Web 3.0 tools for both structured and unstructured information

I very much enjoyed reading the article from Nova Spivak on
'Minding the Planet' and responding on his site. There is much
that he writes that I simply and strongly resonate with. His article
is a 'must read' for futurists


I have also included my response to his article here, as I would welcome further comment and feedback on the direction Web 3.0 tools need to take.


I certainly agree with your views on collective intelligence and helping to enable a better world. I agree with your distinction between information and knowledge and how we can look forward to technologies helping us to develop explicit knowledge on the web through multiple connections in context.

When I founded my km consulting firm, Knowledge Associates in 1993, in Cambridge UK, we thought we had the tools and answers to help individuals, teams and organizations better manage their knowledge.

We had no problem at all with tools to help people better capture, store, share, better collaborate, and amplify their knowledge. That works well.

The problem started higher up the km process, with getting organizations to invest in, and getting people to want to create, more meaning through effective ontologies metadata, etc. The problem centred around the ‘harvesting of new learnings and ideas’, and then turning this into better knowledge.
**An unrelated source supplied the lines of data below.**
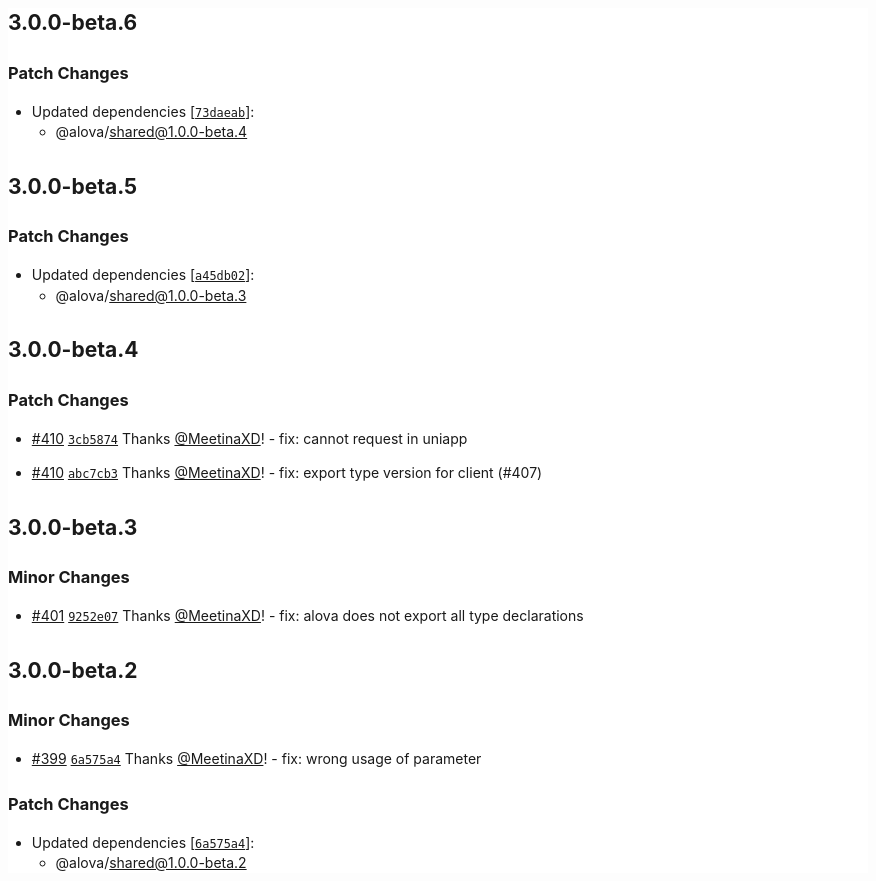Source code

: ## 3.0.0-beta.6

### Patch Changes

- Updated dependencies [[`73daeab`](https://github.com/alovajs/alova/commit/73daeabefa072324aca0a672c5c423c189c9c224)]:
  - @alova/shared@1.0.0-beta.4

## 3.0.0-beta.5

### Patch Changes

- Updated dependencies [[`a45db02`](https://github.com/alovajs/alova/commit/a45db024bf7023420f39d27ea528a17b8c4fc0d7)]:
  - @alova/shared@1.0.0-beta.3

## 3.0.0-beta.4

### Patch Changes

- [#410](https://github.com/alovajs/alova/pull/410) [`3cb5874`](https://github.com/alovajs/alova/commit/3cb5874f473a25678285f17f7e193a24a2e9e541) Thanks [@MeetinaXD](https://github.com/MeetinaXD)! - fix: cannot request in uniapp

- [#410](https://github.com/alovajs/alova/pull/410) [`abc7cb3`](https://github.com/alovajs/alova/commit/abc7cb3e4c05fa34acc7daaff22ffac103fd9419) Thanks [@MeetinaXD](https://github.com/MeetinaXD)! - fix: export type version for client (#407)

## 3.0.0-beta.3

### Minor Changes

- [#401](https://github.com/alovajs/alova/pull/401) [`9252e07`](https://github.com/alovajs/alova/commit/9252e07639446279c86cb58222793b514341f8a7) Thanks [@MeetinaXD](https://github.com/MeetinaXD)! - fix: alova does not export all type declarations

## 3.0.0-beta.2

### Minor Changes

- [#399](https://github.com/alovajs/alova/pull/399) [`6a575a4`](https://github.com/alovajs/alova/commit/6a575a464cf8ab074f523258045b5fd988e065fb) Thanks [@MeetinaXD](https://github.com/MeetinaXD)! - fix: wrong usage of parameter

### Patch Changes

- Updated dependencies [[`6a575a4`](https://github.com/alovajs/alova/commit/6a575a464cf8ab074f523258045b5fd988e065fb)]:
  - @alova/shared@1.0.0-beta.2
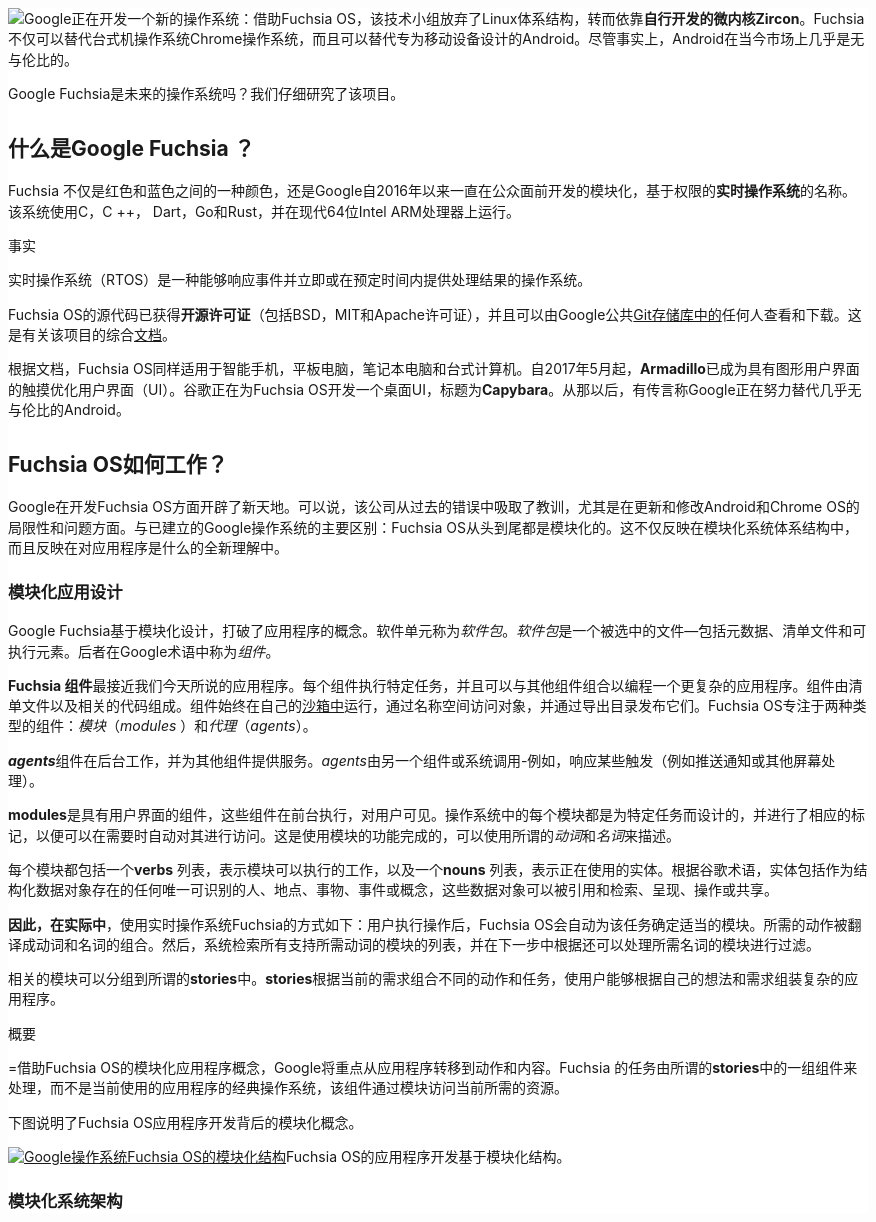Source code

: ![](https://img-blog.csdnimg.cn/1006d68dd9bc42b2af325cc49eb1e06b.png)Google正在开发一个新的操作系统：借助Fuchsia OS，该技术小组放弃了Linux体系结构，转而依靠**自行开发的微内核Zircon**。Fuchsia 不仅可以替代台式机操作系统Chrome操作系统，而且可以替代专为移动设备设计的Android。尽管事实上，Android在当今市场上几乎是无与伦比的。

Google Fuchsia是未来的操作系统吗？我们仔细研究了该项目。

## 什么是Google Fuchsia ？

Fuchsia 不仅是红色和蓝色之间的一种颜色，还是Google自2016年以来一直在公众面前开发的模块化，基于权限的**实时操作系统**的名称。该系统使用C，C ++， Dart，Go和Rust，并在现代64位Intel ARM处理器上运行。

事实

实时操作系统（RTOS）是一种能够响应事件并立即或在预定时间内提供处理结果的操作系统。

Fuchsia OS的源代码已获得**开源许可证**（包括BSD，MIT和Apache许可证），并且可以由Google公共[Git存储库中的](https://fuchsia.googlesource.com/?format=HTML)任何人查看和下载。这是有关该项目的综合[文档](https://fuchsia.googlesource.com/fuchsia/+/refs/heads/master/docs/)。

根据文档，Fuchsia OS同样适用于智能手机，平板电脑，笔记本电脑和台式计算机。自2017年5月起，**Armadillo**已成为具有图形用户界面的触摸优化用户界面（UI）。谷歌正在为Fuchsia OS开发一个桌面UI，标题为**Capybara**。从那以后，有传言称Google正在努力替代几乎无与伦比的Android。

## Fuchsia OS如何工作？

Google在开发Fuchsia OS方面开辟了新天地。可以说，该公司从过去的错误中吸取了教训，尤其是在更新和修改Android和Chrome OS的局限性和问题方面。与已建立的Google操作系统的主要区别：Fuchsia OS从头到尾都是模块化的。这不仅反映在模块化系统体系结构中，而且反映在对应用程序是什么的全新理解中。

### 模块化应用设计

Google Fuchsia基于模块化设计，打破了应用程序的概念。软件单元称为*软件包*。*软件包*是一个被选中的文件—包括元数据、清单文件和可执行元素。后者在Google术语中称为*组件*。

**Fuchsia 组件**最接近我们今天所说的应用程序。每个组件执行特定任务，并且可以与其他组件组合以编程一个更复杂的应用程序。组件由清单文件以及相关的代码组成。组件始终在自己的[沙箱中](https://www.ionos.com/digitalguide/websites/web-development/what-is-sandboxing/)运行，通过名称空间访问对象，并通过导出目录发布它们。Fuchsia OS专注于两种类型的组件：*模块*（*modules* ）和*代理*（*agents*）。

***agents***组件在后台工作，并为其他组件提供服务。*agents*由另一个组件或系统调用-例如，响应某些触发（例如推送通知或其他屏幕处理）。

**modules**是具有用户界面的组件，这些组件在前台执行，对用户可见。操作系统中的每个模块都是为特定任务而设计的，并进行了相应的标记，以便可以在需要时自动对其进行访问。这是使用模块的功能完成的，可以使用所谓的*动词*和*名词*来描述。

每个模块都包括一个**verbs** 列表，表示模块可以执行的工作，以及一个**nouns** 列表，表示正在使用的实体。根据谷歌术语，实体包括作为结构化数据对象存在的任何唯一可识别的人、地点、事物、事件或概念，这些数据对象可以被引用和检索、呈现、操作或共享。

**因此，在实际中**，使用实时操作系统Fuchsia的方式如下：用户执行操作后，Fuchsia OS会自动为该任务确定适当的模块。所需的动作被翻译成动词和名词的组合。然后，系统检索所有支持所需动词的模块的列表，并在下一步中根据还可以处理所需名词的模块进行过滤。

相关的模块可以分组到所谓的**stories**中。**stories**根据当前的需求组合不同的动作和任务，使用户能够根据自己的想法和需求组装复杂的应用程序。 

概要

=借助Fuchsia OS的模块化应用程序概念，Google将重点从应用程序转移到动作和内容。Fuchsia 的任务由所谓的**stories**中的一组组件来处理，而不是当前使用的应用程序的经典操作系统，该组件通过模块访问当前所需的资源。

下图说明了Fuchsia OS应用程序开发背后的模块化概念。

[![Google操作系统Fuchsia OS的模块化结构](https://img-blog.csdnimg.cn/20201211111146753.png)](https://img-blog.csdnimg.cn/20201211111146753.png)Fuchsia OS的应用程序开发基于模块化结构。

### 模块化系统架构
I welcome and support your view that people will now, to a degree, create their own metadata and tagging e.g. flickr and del.icio.us examples. I also welcome new developments in semantic metadata creation tools and techniques.

The other development I observed, whilst chairing many km conferences in Europe, was the debate on the development of content meaning, between ‘structured’ information tools based on logic and metadata on the one hand, and ‘unstructured’ information tools based on pattern recognition, statistical probability theory, and automatic metadata creation, on the other hand.

This reminded me of the analogy with the two hemispheres of the brain. For the brain to function well, in sensing, interpreting and creating meaning, it needs both the logical, digital, interpretation, and it needs the illogical, analog interpretation. I came to the conclusion that the next wave of tools needed both/and and not either/or.

It seems that your thinking has come a long way towards this, since then.

Once these tools are available, I believe that we will then move to the next level of, both people and machines, being able to harvest new learnings and ideas and truly create new knowledge faster and better than ever before.

That’s the quantum leap for me!

Good luck with your developments and tools for 2007.